*Recorded data*

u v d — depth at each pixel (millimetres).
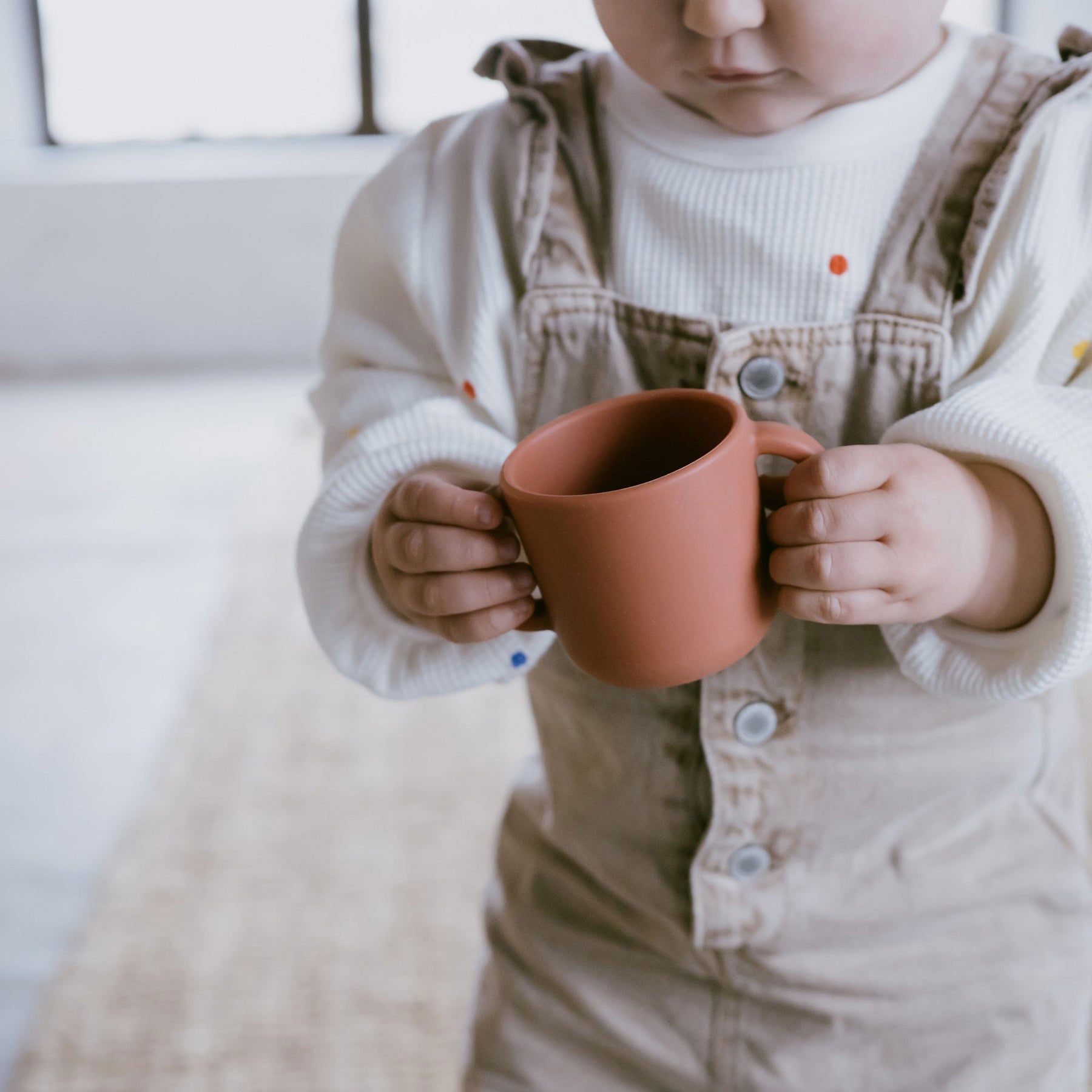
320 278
==
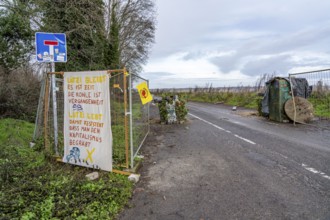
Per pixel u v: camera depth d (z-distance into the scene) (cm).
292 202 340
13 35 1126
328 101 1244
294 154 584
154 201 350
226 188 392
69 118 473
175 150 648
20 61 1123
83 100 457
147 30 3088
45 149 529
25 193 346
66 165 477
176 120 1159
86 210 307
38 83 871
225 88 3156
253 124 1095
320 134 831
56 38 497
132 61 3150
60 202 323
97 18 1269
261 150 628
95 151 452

*Your objective*
Which lines of the records above hold the word "depth"? Copy each one out.

*Solution*
u v d — depth at each pixel (millimetres).
Per pixel u v: camera depth d (z-distance into the scene) (cm).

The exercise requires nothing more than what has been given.